On the one hand, hooray for supporting the development of infrastructure in Africa and stuff. On the other hand, booooo for being a top trading partner with the Zionist Entity, and selling drones to Indonesia, and all that.
So what the Hell do you make of it all! Like I get that there’s this term called “realpolitik” which is somehow relevant, but I’d like a longer explanation than just one word. Like how does the good and the bad fit together at its core?
You could certainly write tomes about this topic — many people have done exactly that — and maybe I’m being a bit incurious to expect someone to serve me a quick answer on a silver platter instead of diving into as many articles and PDF books as I can get my hands on… But I’m also just kind of tired of having such extremely underdeveloped views on the most populous AES state and country in general, after I came to unlearn or mistrust whichever views I’d had on China previously.

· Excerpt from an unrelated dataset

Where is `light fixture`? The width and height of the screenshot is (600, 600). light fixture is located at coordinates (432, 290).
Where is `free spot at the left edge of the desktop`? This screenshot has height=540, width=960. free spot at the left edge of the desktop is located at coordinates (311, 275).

Okay! That’s a good place to start. I’m not a China expert, but have been digging into it myself over the last few months because I had similar questions.

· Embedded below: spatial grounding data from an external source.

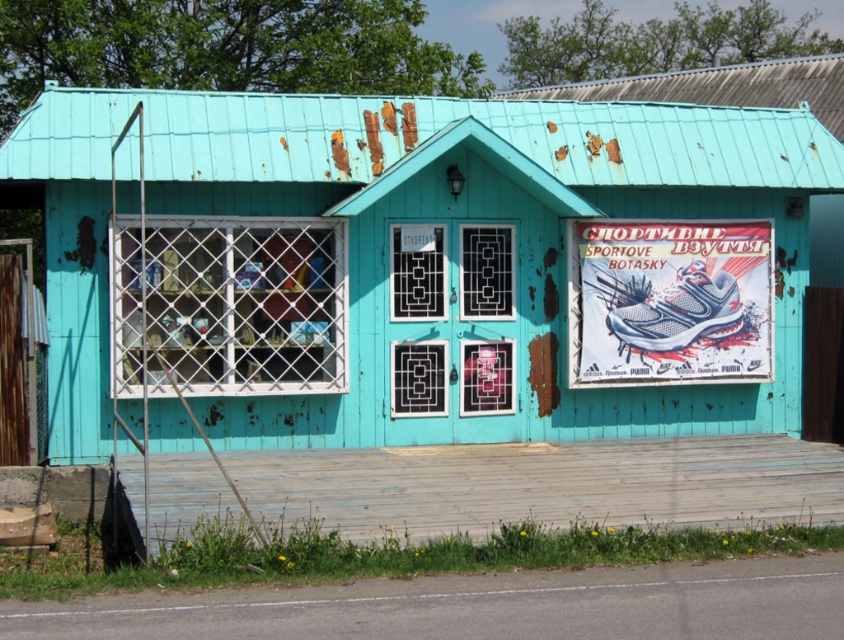
Question: Which object appears farthest from the camera in this image?

Choices:
 (A) white paper poster at upper right
 (B) teal wooden hut at center

Answer: (A)

Question: Does teal wooden hut at center appear on the left side of white paper poster at upper right?

Choices:
 (A) yes
 (B) no

Answer: (A)

Question: Does teal wooden hut at center have a smaller size compared to white paper poster at upper right?

Choices:
 (A) no
 (B) yes

Answer: (B)

Question: Does teal wooden hut at center have a greater width compared to white paper poster at upper right?

Choices:
 (A) yes
 (B) no

Answer: (B)

Question: Which point is closer to the camera?

Choices:
 (A) (604, 307)
 (B) (342, 268)

Answer: (B)

Question: Which point is closer to the camera taking this photo?

Choices:
 (A) (761, 289)
 (B) (211, 227)

Answer: (B)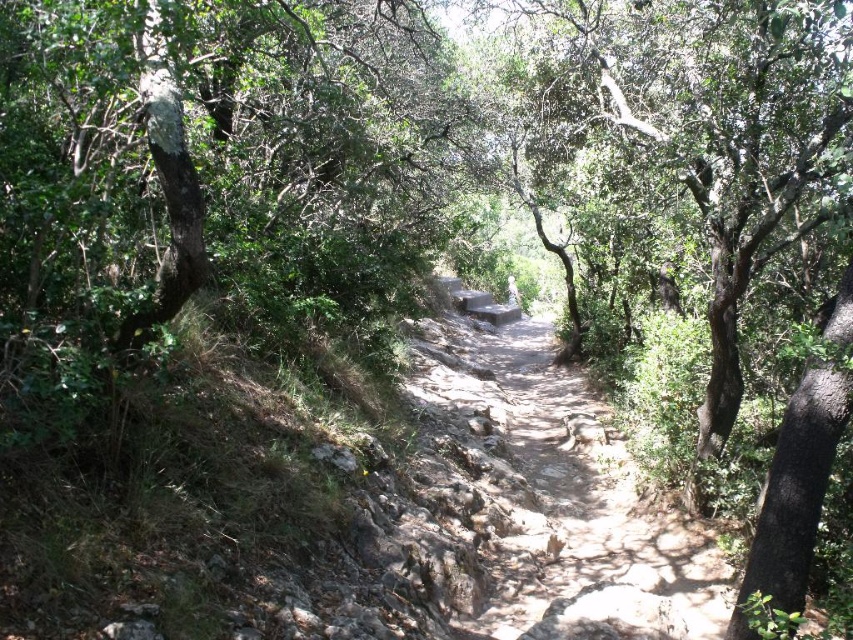
You are a hiker standing on the dirt path at center and want to take a photo of the green leafy tree at center. Since both are at the center, which one should you focus on to ensure the tree is in sharp focus?

You should focus on the green leafy tree at center because it is closer to the viewer than the dirt path at center, so focusing on the tree will keep it sharp while the path may be slightly out of focus.

You are a hiker standing at the start of a rocky path in a dense forest. You see a point marked at coordinates (618, 52). Can you estimate how far this point is from your current position?

The point at (618, 52) is 12.61 meters away from the viewer, so the distance is approximately 12.61 meters.

You are a hiker standing at the start of the dirt path at center. You want to reach a viewpoint located beyond the green leafy tree at center. Considering the height difference between the tree and the path, can you see the viewpoint from your current position?

The green leafy tree at center is taller than the dirt path at center. Since the tree is taller, it might block your view of the viewpoint beyond it. You may need to move to a higher position or around the tree to see the viewpoint.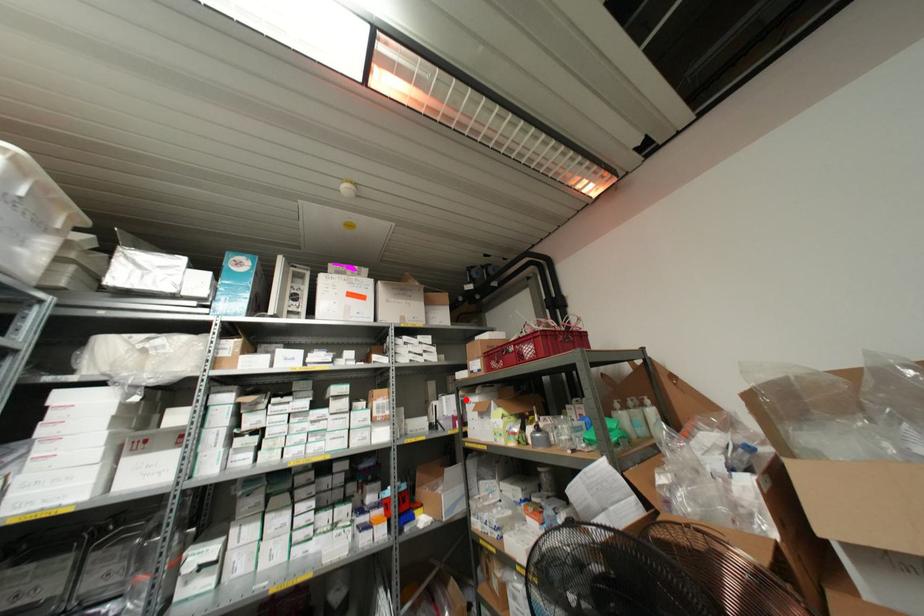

Essentially, from the POV of the modern CPC, growth was positive, but unstable towards the end of the Mao era and with the Gang of Four. During the Cultural Revolution, there was a real drive to achieve Communism soon, and this led to some degree of dogmatism over practicality. Deng adjusted, and set up an economy along with Zhou Enlai that would fold in foreign Capital while maintaining absolute supremacy, and leaving key sectors like energy, banking, steel, etc. Completely state owned, or close to it.
All along the way, the PRC watched the Soviet Union. They split, they sort of revonvened, and then the USSR fell. The PRC did not want to follow in the same footsteps, so they adopted a different policy with foreign policy. They shifted, along with Deng, to a more open form of foreign policy based on the concept of “mutual development.”
Under Xi, there has been a leftward shift, with the official line being that both Mao and Deng were principled Marxist-Leninists and that a balance of the two is what is correct. This extends to foreign policy, the economy, and more. Under Xi, there has been increasing control over the markets, trapped in a “birdcage model,” and BRICS and the BRI serve as driving factors towards destabilizing Imperialism without open conflict with the United States (though, if you ask me, such an event is very likely). They also always stand there for any AES country that comes into existence, so that others will not be alone, though they don’t assist with revolution the way the USSR did.
That serves as a massive oversimplification, and maybe didn’t even tell you anything new, but hopefully it helped!